Extracted records
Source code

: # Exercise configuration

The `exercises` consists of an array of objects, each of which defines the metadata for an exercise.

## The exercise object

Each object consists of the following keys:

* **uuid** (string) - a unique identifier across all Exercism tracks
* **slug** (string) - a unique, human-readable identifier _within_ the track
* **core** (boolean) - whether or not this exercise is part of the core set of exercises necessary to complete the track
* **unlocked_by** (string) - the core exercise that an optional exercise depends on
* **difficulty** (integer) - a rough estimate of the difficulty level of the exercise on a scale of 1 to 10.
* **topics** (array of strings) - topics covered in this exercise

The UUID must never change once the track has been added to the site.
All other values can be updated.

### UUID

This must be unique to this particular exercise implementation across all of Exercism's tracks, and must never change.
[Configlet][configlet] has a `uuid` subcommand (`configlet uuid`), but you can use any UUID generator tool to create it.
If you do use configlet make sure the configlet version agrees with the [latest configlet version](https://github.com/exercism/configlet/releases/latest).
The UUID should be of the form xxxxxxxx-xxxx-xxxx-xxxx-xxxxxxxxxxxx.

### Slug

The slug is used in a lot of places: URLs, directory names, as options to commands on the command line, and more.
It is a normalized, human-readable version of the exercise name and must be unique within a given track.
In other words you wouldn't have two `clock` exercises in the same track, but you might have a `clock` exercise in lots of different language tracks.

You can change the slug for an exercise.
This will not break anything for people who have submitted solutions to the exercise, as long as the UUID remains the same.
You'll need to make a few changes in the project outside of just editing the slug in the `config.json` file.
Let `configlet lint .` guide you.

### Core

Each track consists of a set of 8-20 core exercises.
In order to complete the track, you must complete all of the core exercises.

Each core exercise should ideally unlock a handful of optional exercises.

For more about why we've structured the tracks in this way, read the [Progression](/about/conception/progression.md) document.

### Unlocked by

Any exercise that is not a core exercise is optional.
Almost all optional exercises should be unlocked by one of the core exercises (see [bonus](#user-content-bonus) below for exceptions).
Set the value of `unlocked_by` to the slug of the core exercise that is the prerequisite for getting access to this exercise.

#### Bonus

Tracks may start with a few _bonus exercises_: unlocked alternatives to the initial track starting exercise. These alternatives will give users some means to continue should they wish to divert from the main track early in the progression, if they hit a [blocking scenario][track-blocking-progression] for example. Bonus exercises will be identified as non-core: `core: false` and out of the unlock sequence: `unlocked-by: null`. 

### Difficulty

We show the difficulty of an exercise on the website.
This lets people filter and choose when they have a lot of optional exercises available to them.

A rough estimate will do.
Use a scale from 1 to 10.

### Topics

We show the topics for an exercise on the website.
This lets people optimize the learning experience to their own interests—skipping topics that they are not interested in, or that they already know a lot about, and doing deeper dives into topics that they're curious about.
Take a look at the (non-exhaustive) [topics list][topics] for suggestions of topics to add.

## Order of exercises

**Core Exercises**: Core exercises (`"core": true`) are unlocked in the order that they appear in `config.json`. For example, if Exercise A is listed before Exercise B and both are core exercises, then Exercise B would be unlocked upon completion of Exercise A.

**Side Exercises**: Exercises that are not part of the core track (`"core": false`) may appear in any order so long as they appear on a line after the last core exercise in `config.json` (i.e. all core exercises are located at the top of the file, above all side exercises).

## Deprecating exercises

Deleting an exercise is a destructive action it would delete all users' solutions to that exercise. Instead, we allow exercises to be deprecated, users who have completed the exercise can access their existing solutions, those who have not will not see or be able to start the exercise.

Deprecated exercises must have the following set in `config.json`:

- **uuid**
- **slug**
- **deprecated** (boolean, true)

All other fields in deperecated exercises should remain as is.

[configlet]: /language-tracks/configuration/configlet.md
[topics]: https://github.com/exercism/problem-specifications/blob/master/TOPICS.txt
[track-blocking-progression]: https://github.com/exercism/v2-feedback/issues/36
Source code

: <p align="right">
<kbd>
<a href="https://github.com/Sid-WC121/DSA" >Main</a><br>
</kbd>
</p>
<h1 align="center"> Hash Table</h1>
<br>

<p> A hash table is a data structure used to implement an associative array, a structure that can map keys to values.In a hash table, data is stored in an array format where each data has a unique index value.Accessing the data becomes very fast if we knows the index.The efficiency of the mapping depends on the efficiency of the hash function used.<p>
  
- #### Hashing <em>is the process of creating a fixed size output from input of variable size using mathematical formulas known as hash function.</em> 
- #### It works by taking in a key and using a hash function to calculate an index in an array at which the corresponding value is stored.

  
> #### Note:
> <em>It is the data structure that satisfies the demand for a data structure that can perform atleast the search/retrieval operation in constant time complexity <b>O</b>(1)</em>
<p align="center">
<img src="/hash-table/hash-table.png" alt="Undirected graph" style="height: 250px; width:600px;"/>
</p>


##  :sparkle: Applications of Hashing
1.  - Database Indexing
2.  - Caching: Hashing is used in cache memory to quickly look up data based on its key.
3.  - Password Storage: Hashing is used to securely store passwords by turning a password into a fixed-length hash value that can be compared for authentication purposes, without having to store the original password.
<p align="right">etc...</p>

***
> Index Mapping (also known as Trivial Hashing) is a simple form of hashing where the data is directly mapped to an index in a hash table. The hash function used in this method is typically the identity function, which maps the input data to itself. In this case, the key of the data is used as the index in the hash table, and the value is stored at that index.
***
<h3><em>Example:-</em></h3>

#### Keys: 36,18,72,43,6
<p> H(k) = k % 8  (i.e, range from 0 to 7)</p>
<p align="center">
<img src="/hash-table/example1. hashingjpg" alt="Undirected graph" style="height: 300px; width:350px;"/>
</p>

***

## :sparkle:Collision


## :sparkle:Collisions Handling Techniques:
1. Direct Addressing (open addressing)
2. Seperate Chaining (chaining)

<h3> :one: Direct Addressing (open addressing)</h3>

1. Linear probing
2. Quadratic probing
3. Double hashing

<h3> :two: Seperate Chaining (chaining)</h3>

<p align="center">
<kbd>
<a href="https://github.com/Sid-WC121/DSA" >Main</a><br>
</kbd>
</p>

**PROBLEM STATEMENT**
Tally the lines above in which the string "into" occurs, and give the total with nothing added.

**EXERCISE RESPONSE**
2